You’re the one who will give me bittersweet memories whenever I see you. A million what-ifs that’s going to drive me crazy. I may try to fix things with you but you’ll always keep leaving. Because that’s what you do. That’s what you’re meant to do — to leave. But I’ll miss you like crazy, I’ll do anything to be with you again, but I won’t get the chance. I’ll try to grasp your presence, but all I’ll get are memories from the past.

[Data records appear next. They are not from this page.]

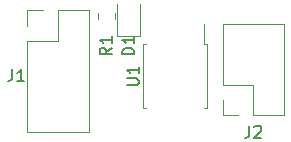
<source format=gbr>
G04 #@! TF.GenerationSoftware,KiCad,Pcbnew,5.1.2-1.fc30*
G04 #@! TF.CreationDate,2019-06-07T00:12:30+03:00*
G04 #@! TF.ProjectId,kicad_spi_nor_opi,6b696361-645f-4737-9069-5f6e6f725f6f,rev?*
G04 #@! TF.SameCoordinates,Original*
G04 #@! TF.FileFunction,Legend,Top*
G04 #@! TF.FilePolarity,Positive*
%FSLAX46Y46*%
G04 Gerber Fmt 4.6, Leading zero omitted, Abs format (unit mm)*
G04 Created by KiCad (PCBNEW 5.1.2-1.fc30) date 2019-06-07 00:12:30*
%MOMM*%
%LPD*%
G04 APERTURE LIST*
%ADD10C,0.120000*%
%ADD11C,0.150000*%
G04 APERTURE END LIST*
D10*
X96520000Y-115630000D02*
X95190000Y-115630000D01*
X95190000Y-115630000D02*
X95190000Y-114300000D01*
X97790000Y-115630000D02*
X97790000Y-113030000D01*
X97790000Y-113030000D02*
X95190000Y-113030000D01*
X95190000Y-113030000D02*
X95190000Y-107890000D01*
X100390000Y-107890000D02*
X95190000Y-107890000D01*
X100390000Y-115630000D02*
X100390000Y-107890000D01*
X100390000Y-115630000D02*
X97790000Y-115630000D01*
X78664760Y-106726680D02*
X79994760Y-106726680D01*
X78664760Y-108056680D02*
X78664760Y-106726680D01*
X81264760Y-106726680D02*
X83864760Y-106726680D01*
X81264760Y-109326680D02*
X81264760Y-106726680D01*
X78664760Y-109326680D02*
X81264760Y-109326680D01*
X83864760Y-106726680D02*
X83864760Y-117006680D01*
X78664760Y-109326680D02*
X78664760Y-117006680D01*
X78664760Y-117006680D02*
X83864760Y-117006680D01*
X88209000Y-108873000D02*
X88209000Y-106188000D01*
X86289000Y-108873000D02*
X88209000Y-108873000D01*
X86289000Y-106188000D02*
X86289000Y-108873000D01*
X93651000Y-109587000D02*
X93651000Y-107912000D01*
X93911000Y-109587000D02*
X93651000Y-109587000D01*
X93911000Y-112312000D02*
X93911000Y-109587000D01*
X93911000Y-115037000D02*
X93651000Y-115037000D01*
X93911000Y-112312000D02*
X93911000Y-115037000D01*
X88461000Y-109587000D02*
X88721000Y-109587000D01*
X88461000Y-112312000D02*
X88461000Y-109587000D01*
X88461000Y-115037000D02*
X88721000Y-115037000D01*
X88461000Y-112312000D02*
X88461000Y-115037000D01*
X84634000Y-106929422D02*
X84634000Y-107446578D01*
X86054000Y-106929422D02*
X86054000Y-107446578D01*
D11*
X97456666Y-116522380D02*
X97456666Y-117236666D01*
X97409047Y-117379523D01*
X97313809Y-117474761D01*
X97170952Y-117522380D01*
X97075714Y-117522380D01*
X97885238Y-116617619D02*
X97932857Y-116570000D01*
X98028095Y-116522380D01*
X98266190Y-116522380D01*
X98361428Y-116570000D01*
X98409047Y-116617619D01*
X98456666Y-116712857D01*
X98456666Y-116808095D01*
X98409047Y-116950952D01*
X97837619Y-117522380D01*
X98456666Y-117522380D01*
X77390666Y-111720380D02*
X77390666Y-112434666D01*
X77343047Y-112577523D01*
X77247809Y-112672761D01*
X77104952Y-112720380D01*
X77009714Y-112720380D01*
X78390666Y-112720380D02*
X77819238Y-112720380D01*
X78104952Y-112720380D02*
X78104952Y-111720380D01*
X78009714Y-111863238D01*
X77914476Y-111958476D01*
X77819238Y-112006095D01*
X87701380Y-110466095D02*
X86701380Y-110466095D01*
X86701380Y-110228000D01*
X86749000Y-110085142D01*
X86844238Y-109989904D01*
X86939476Y-109942285D01*
X87129952Y-109894666D01*
X87272809Y-109894666D01*
X87463285Y-109942285D01*
X87558523Y-109989904D01*
X87653761Y-110085142D01*
X87701380Y-110228000D01*
X87701380Y-110466095D01*
X87701380Y-108942285D02*
X87701380Y-109513714D01*
X87701380Y-109228000D02*
X86701380Y-109228000D01*
X86844238Y-109323238D01*
X86939476Y-109418476D01*
X86987095Y-109513714D01*
X87082380Y-113073904D02*
X87891904Y-113073904D01*
X87987142Y-113026285D01*
X88034761Y-112978666D01*
X88082380Y-112883428D01*
X88082380Y-112692952D01*
X88034761Y-112597714D01*
X87987142Y-112550095D01*
X87891904Y-112502476D01*
X87082380Y-112502476D01*
X88082380Y-111502476D02*
X88082380Y-112073904D01*
X88082380Y-111788190D02*
X87082380Y-111788190D01*
X87225238Y-111883428D01*
X87320476Y-111978666D01*
X87368095Y-112073904D01*
X85796380Y-109894666D02*
X85320190Y-110228000D01*
X85796380Y-110466095D02*
X84796380Y-110466095D01*
X84796380Y-110085142D01*
X84844000Y-109989904D01*
X84891619Y-109942285D01*
X84986857Y-109894666D01*
X85129714Y-109894666D01*
X85224952Y-109942285D01*
X85272571Y-109989904D01*
X85320190Y-110085142D01*
X85320190Y-110466095D01*
X85796380Y-108942285D02*
X85796380Y-109513714D01*
X85796380Y-109228000D02*
X84796380Y-109228000D01*
X84939238Y-109323238D01*
X85034476Y-109418476D01*
X85082095Y-109513714D01*
M02*

</source>
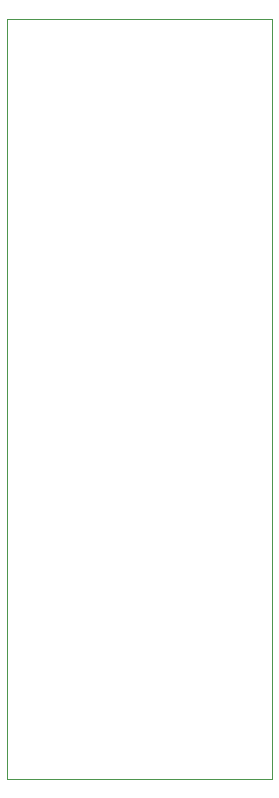
<source format=gbr>
G04 #@! TF.GenerationSoftware,KiCad,Pcbnew,(5.1.2)-1*
G04 #@! TF.CreationDate,2019-12-23T21:44:58-05:00*
G04 #@! TF.ProjectId,C64CPLA,43363443-504c-4412-9e6b-696361645f70,rev?*
G04 #@! TF.SameCoordinates,Original*
G04 #@! TF.FileFunction,Profile,NP*
%FSLAX46Y46*%
G04 Gerber Fmt 4.6, Leading zero omitted, Abs format (unit mm)*
G04 Created by KiCad (PCBNEW (5.1.2)-1) date 2019-12-23 21:44:58*
%MOMM*%
%LPD*%
G04 APERTURE LIST*
%ADD10C,0.050000*%
G04 APERTURE END LIST*
D10*
X92265500Y-107315000D02*
X92265500Y-42989500D01*
X114744500Y-107315000D02*
X92265500Y-107315000D01*
X114744500Y-42989500D02*
X114744500Y-107315000D01*
X92265500Y-42989500D02*
X114744500Y-42989500D01*
M02*

</source>
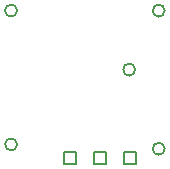
<source format=gbr>
G04*
G04 #@! TF.GenerationSoftware,Altium Limited,Altium Designer,24.1.2 (44)*
G04*
G04 Layer_Color=2752767*
%FSLAX25Y25*%
%MOIN*%
G70*
G04*
G04 #@! TF.SameCoordinates,C47F8A19-97F9-4067-9C4D-816D2AB984C8*
G04*
G04*
G04 #@! TF.FilePolarity,Positive*
G04*
G01*
G75*
%ADD11C,0.00500*%
%ADD25C,0.00667*%
D11*
X37370Y7842D02*
Y11842D01*
X41370D01*
Y7842D01*
X37370D01*
X27370D02*
Y11842D01*
X31370D01*
Y7842D01*
X27370D01*
X47370D02*
Y11842D01*
X51370D01*
Y7842D01*
X47370D01*
D25*
X11842Y14443D02*
G03*
X11842Y14443I-2000J0D01*
G01*
X61055Y12997D02*
G03*
X61055Y12997I-2000J0D01*
G01*
Y59055D02*
G03*
X61055Y59055I-2000J0D01*
G01*
X11842D02*
G03*
X11842Y59055I-2000J0D01*
G01*
X51213Y39370D02*
G03*
X51213Y39370I-2000J0D01*
G01*
M02*

</source>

If I can’t meet someone that can bury the memories of you, you would always stay in me, in my deepest heart and mind, so deep that I wouldn’t consciously notice you’re there. And if I still couldn’t accept the fact that you’re gone, if I still couldn’t make my peace with your leaving, your ghost will haunt my mind forever. Because to me you’re that person..
You’re the one that got away.
I think one of the most important aspects about relationships is fully understanding that it is not meant to be perfect.
Relationships are difficult, complex and they require a lot of hard work and determination. Just like people. I think that each and everyone, regardless how easy-going a person is naturally, could be at one point or another difficult to deal with. Humans are not invulnerable to stress, to anxiety and the pressures of life. We’re perfectly imperfect, just as it reflects the relationships we have with others.
Oftentimes, as people entertain the idea of relationships, they envision a place where they ought to gain something. People often want to find someone that can make them happy. And when that happiness is falling out of place, we find a million and one reasons to let go.
Relationships require lots and lots of perseverance. But just like anything and everything that’s worth it, nothing will ever come easy.